Hostnames will appear in text files and other electronic documents in
a variety of encodings, not just Unicode. They may have undergone
arbitrary transcoding in the past. In order to do a lookup on those
hostnames, they must eventually be transcoded to Unicode. If that
transcoder is not required to output normalization form KC, then it
could very easily produce a bad name.
Not all the precomposed characters that exist in Unicode 3.0 existed in
earlier versions. There are probably some transcoders still in use that
cannot produce good names because they were written before the required
code points were assigned.
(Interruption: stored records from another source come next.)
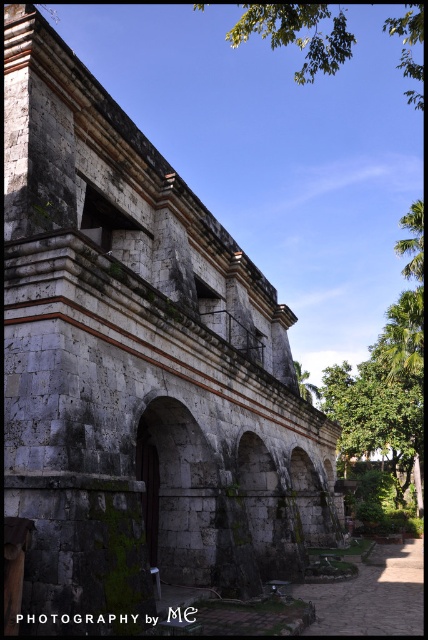
Question: Considering the real-world distances, which object is farthest from the green leafy tree at upper center?

Choices:
 (A) gray stone archway at center
 (B) green leafy tree at upper right
 (C) green leafy tree at right

Answer: (C)

Question: Which point is closer to the camera?

Choices:
 (A) green leafy tree at upper right
 (B) gray stone archway at center

Answer: (B)

Question: Does green leafy tree at upper center have a larger size compared to green leafy tree at upper right?

Choices:
 (A) no
 (B) yes

Answer: (B)

Question: Does green leafy tree at upper center appear over green leafy tree at upper right?

Choices:
 (A) no
 (B) yes

Answer: (B)

Question: Which point is farther from the camera taking this photo?

Choices:
 (A) (193, 561)
 (B) (395, 465)
 (C) (416, 246)

Answer: (B)

Question: Does gray stone archway at center have a smaller size compared to green leafy tree at upper center?

Choices:
 (A) yes
 (B) no

Answer: (A)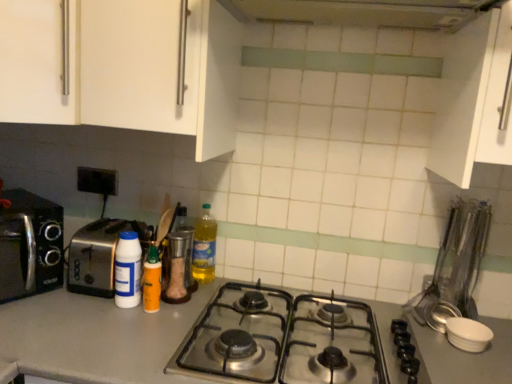
Where is `blank space to the left of orange matte squeeze bottle at center, placed as the third bottle when sorted from right to left`? The image size is (512, 384). blank space to the left of orange matte squeeze bottle at center, placed as the third bottle when sorted from right to left is located at coordinates (80, 308).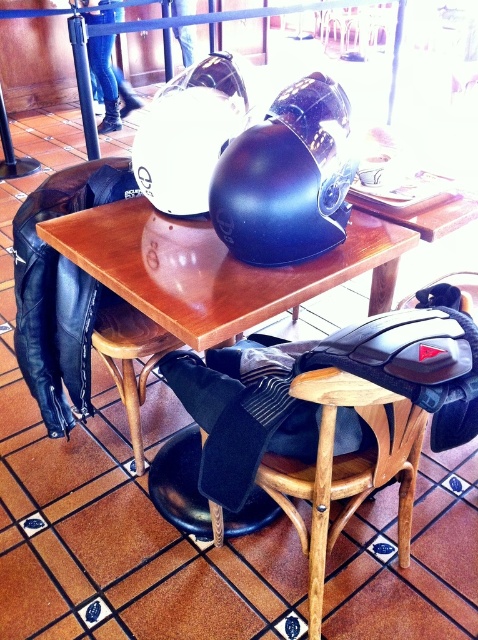
Question: Which point is closer to the camera?

Choices:
 (A) (307, 237)
 (B) (55, 330)
 (C) (310, 497)
 (D) (109, 330)

Answer: (C)

Question: From the image, what is the correct spatial relationship of glossy black helmet at center in relation to matte black helmet at center?

Choices:
 (A) left
 (B) right

Answer: (B)

Question: Which point is closer to the camera?

Choices:
 (A) (262, 189)
 (B) (203, 163)
 (C) (40, 390)

Answer: (A)

Question: Is wooden table at center below wooden chair at lower center?

Choices:
 (A) no
 (B) yes

Answer: (A)

Question: Which point is farther from the camera taking this photo?

Choices:
 (A) (147, 177)
 (B) (313, 516)
 (C) (201, 316)

Answer: (A)

Question: Is brown leather chair at center positioned at the back of matte black helmet at center?

Choices:
 (A) yes
 (B) no

Answer: (A)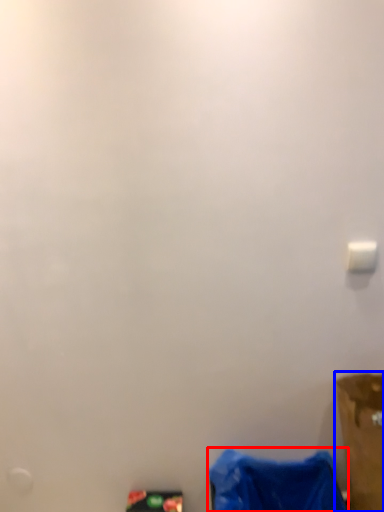
Question: Which object appears farthest to the camera in this image, waste (highlighted by a red box) or furniture (highlighted by a blue box)?

Choices:
 (A) waste
 (B) furniture

Answer: (A)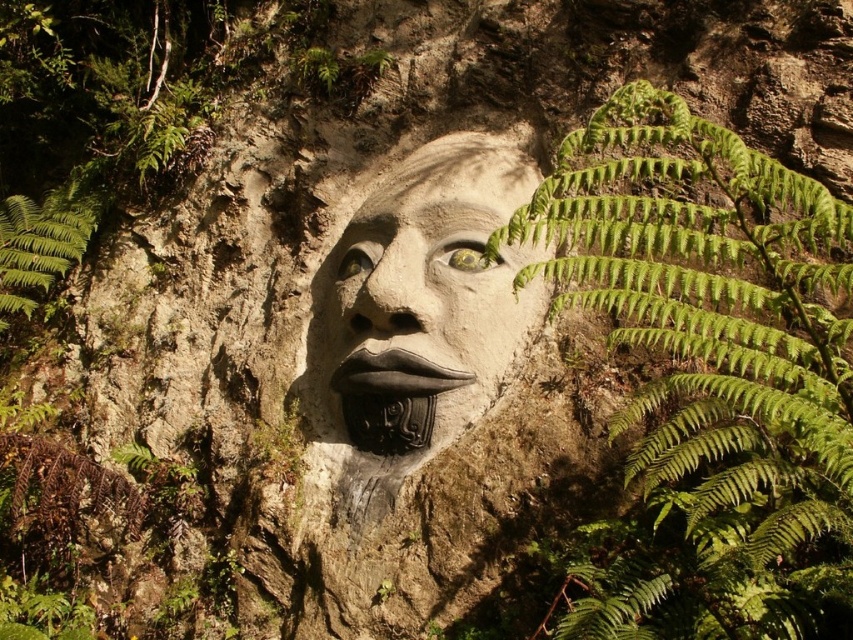
You are an artist trying to sketch the carved stone face. You notice two green leafy ferns framing it. Which fern, the green leafy fern at right or the green leafy fern at left, would you need to draw larger to accurately represent the scene?

The green leafy fern at right is bigger than the green leafy fern at left, so you should draw the green leafy fern at right larger to accurately represent the scene.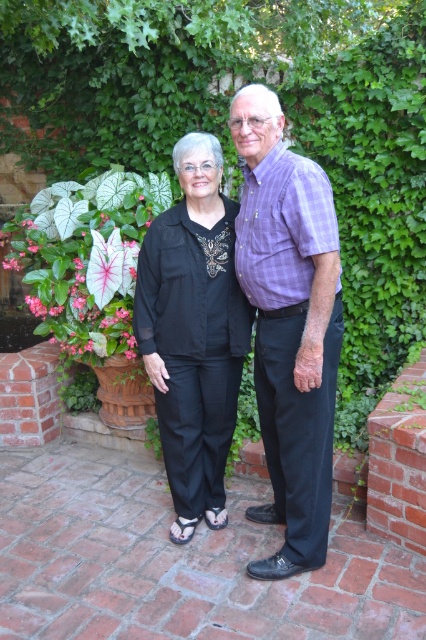
Is point (230, 371) positioned in front of point (51, 193)?

Yes.

Is black cotton pants at center thinner than white matte caladium leaf at center?

Correct, black cotton pants at center's width is less than white matte caladium leaf at center's.

This screenshot has width=426, height=640. I want to click on black cotton pants at center, so click(x=193, y=332).

Between purple checkered shirt at center and black cotton pants at center, which one appears on the right side from the viewer's perspective?

Positioned to the right is purple checkered shirt at center.

Does purple checkered shirt at center come in front of black cotton pants at center?

That is True.

Does point (273, 512) come behind point (184, 156)?

Yes, point (273, 512) is behind point (184, 156).

Find the location of a particular element. The width and height of the screenshot is (426, 640). purple checkered shirt at center is located at coordinates (288, 324).

Between purple checkered shirt at center and white matte caladium leaf at center, which one appears on the right side from the viewer's perspective?

From the viewer's perspective, purple checkered shirt at center appears more on the right side.

Which is below, purple checkered shirt at center or white matte caladium leaf at center?

Positioned lower is purple checkered shirt at center.

Which is in front, point (302, 253) or point (57, 198)?

Positioned in front is point (302, 253).

You are a GUI agent. You are given a task and a screenshot of the screen. Output one action in this format:
    pyautogui.click(x=<x>, y=<y>)
    Task: Click on the purple checkered shirt at center
    The image size is (426, 640).
    Given the screenshot: What is the action you would take?
    pyautogui.click(x=288, y=324)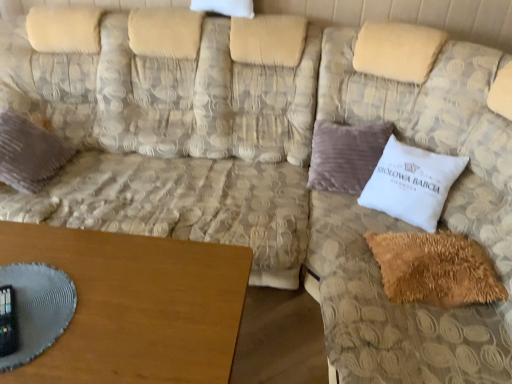
Question: Considering the relative positions of beige textured couch at upper right, positioned as the 1th couch in right-to-left order, and velvet purple pillow at left, which ranks as the first pillow in left-to-right order, in the image provided, is beige textured couch at upper right, positioned as the 1th couch in right-to-left order, to the right of velvet purple pillow at left, which ranks as the first pillow in left-to-right order, from the viewer's perspective?

Choices:
 (A) no
 (B) yes

Answer: (B)

Question: Is beige textured couch at upper right, marked as the 2th couch in a left-to-right arrangement, completely or partially outside of velvet purple pillow at left, which ranks as the first pillow in left-to-right order?

Choices:
 (A) no
 (B) yes

Answer: (B)

Question: Is beige textured couch at upper right, marked as the 2th couch in a left-to-right arrangement, further to the viewer compared to velvet purple pillow at left, which ranks as the first pillow in left-to-right order?

Choices:
 (A) yes
 (B) no

Answer: (B)

Question: From the image's perspective, is beige textured couch at upper right, marked as the 2th couch in a left-to-right arrangement, below velvet purple pillow at left, which ranks as the first pillow in left-to-right order?

Choices:
 (A) yes
 (B) no

Answer: (A)

Question: Can you confirm if beige textured couch at upper right, marked as the 2th couch in a left-to-right arrangement, is bigger than velvet purple pillow at left, which ranks as the first pillow in left-to-right order?

Choices:
 (A) no
 (B) yes

Answer: (B)

Question: Relative to white soft pillow at center right, placed as the first pillow when sorted from right to left, is beige textured couch at center, which appears as the first couch when viewed from the left, in front or behind?

Choices:
 (A) behind
 (B) front

Answer: (B)

Question: Is beige textured couch at center, which appears as the first couch when viewed from the left, taller or shorter than white soft pillow at center right, the third pillow from the left?

Choices:
 (A) short
 (B) tall

Answer: (B)

Question: Would you say beige textured couch at center, which appears as the first couch when viewed from the left, is to the left or to the right of white soft pillow at center right, placed as the first pillow when sorted from right to left, in the picture?

Choices:
 (A) left
 (B) right

Answer: (A)

Question: Is point (99, 139) positioned closer to the camera than point (437, 210)?

Choices:
 (A) closer
 (B) farther

Answer: (B)

Question: From the image's perspective, is white soft pillow at center right, the third pillow from the left, located above or below beige textured couch at center, which appears as the first couch when viewed from the left?

Choices:
 (A) above
 (B) below

Answer: (B)

Question: From a real-world perspective, is white soft pillow at center right, the third pillow from the left, above or below beige textured couch at center, the 2th couch when ordered from right to left?

Choices:
 (A) below
 (B) above

Answer: (A)

Question: Relative to beige textured couch at center, which appears as the first couch when viewed from the left, is white soft pillow at center right, the third pillow from the left, in front or behind?

Choices:
 (A) behind
 (B) front

Answer: (A)

Question: Is white soft pillow at center right, placed as the first pillow when sorted from right to left, bigger or smaller than beige textured couch at center, the 2th couch when ordered from right to left?

Choices:
 (A) big
 (B) small

Answer: (B)

Question: Is brown wooden table at lower left bigger or smaller than white soft pillow at center right, placed as the first pillow when sorted from right to left?

Choices:
 (A) small
 (B) big

Answer: (B)

Question: From a real-world perspective, is brown wooden table at lower left physically located above or below white soft pillow at center right, the third pillow from the left?

Choices:
 (A) above
 (B) below

Answer: (B)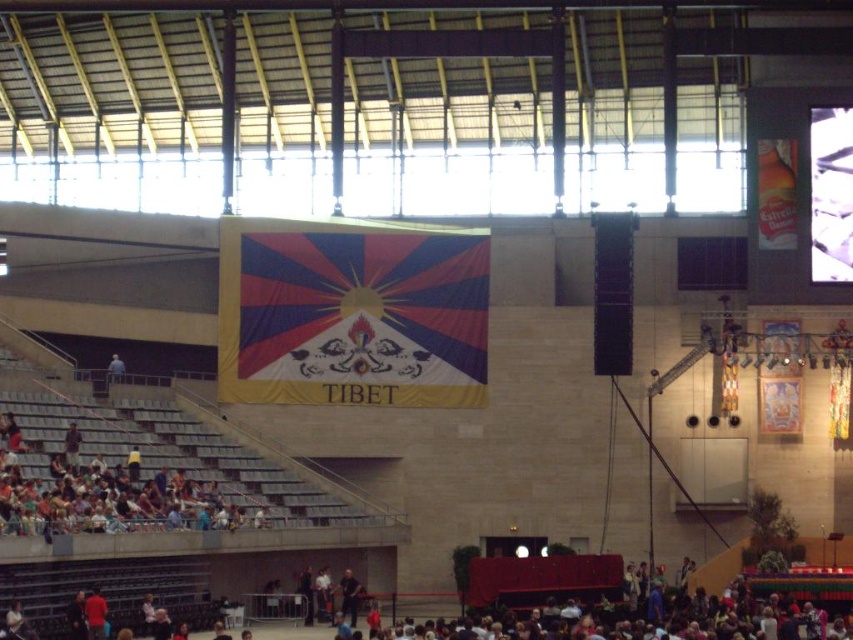
Can you confirm if red fabric shirt at lower left is smaller than dark blue shirt at lower left?

Actually, red fabric shirt at lower left might be larger than dark blue shirt at lower left.

Does red fabric shirt at lower left appear over dark blue shirt at lower left?

Incorrect, red fabric shirt at lower left is not positioned above dark blue shirt at lower left.

Describe the element at coordinates (96, 614) in the screenshot. I see `red fabric shirt at lower left` at that location.

Locate an element on the screen. red fabric shirt at lower left is located at coordinates (96, 614).

Can you confirm if red fabric shirt at lower left is bigger than dark blue shirt at center?

Incorrect, red fabric shirt at lower left is not larger than dark blue shirt at center.

Is point (86, 612) more distant than point (349, 620)?

No, it is not.

This screenshot has height=640, width=853. In order to click on red fabric shirt at lower left in this screenshot , I will do `click(96, 614)`.

At what (x,y) coordinates should I click in order to perform the action: click on dark blue shirt at lower left. Please return your answer as a coordinate pair (x, y). Looking at the image, I should click on (71, 445).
And those transcoders may be perfectly
adequate for their intended purpose, which may be competely unrelated to
domain names.
Therefore, an application that is concerned with domain names would be
wise not to make assumptions about Unicode text that is handed to it,
but instead to perform its own normalization.
> Now, are you claiming that the usual keyboard interface in some locale
> will produce an e followed by a combining acute accent?
In most locales the keyboard interface doesn't produce Unicode at all,
so we also have to consider how the transcoding is performed.
Keyboard interfaces are used to input text for many many purposes. I
think it would be very presumptuous to think that one narrow purpose,
domain names, should dictate how keyboard interfaces must work.
And as I mentioned above, keyboards are not the only sources of domain
names.
At the end of the day, whether the IETF requires nameprep or not, they
can't hold a gun to anyone's head; people will still be able to write
applications that neglect to do nameprep. But I bet those applications
will cause headaches for users when they occasionally fail in very
mysterious ways (because the user cannot distinguish bad names from good
names).
AMC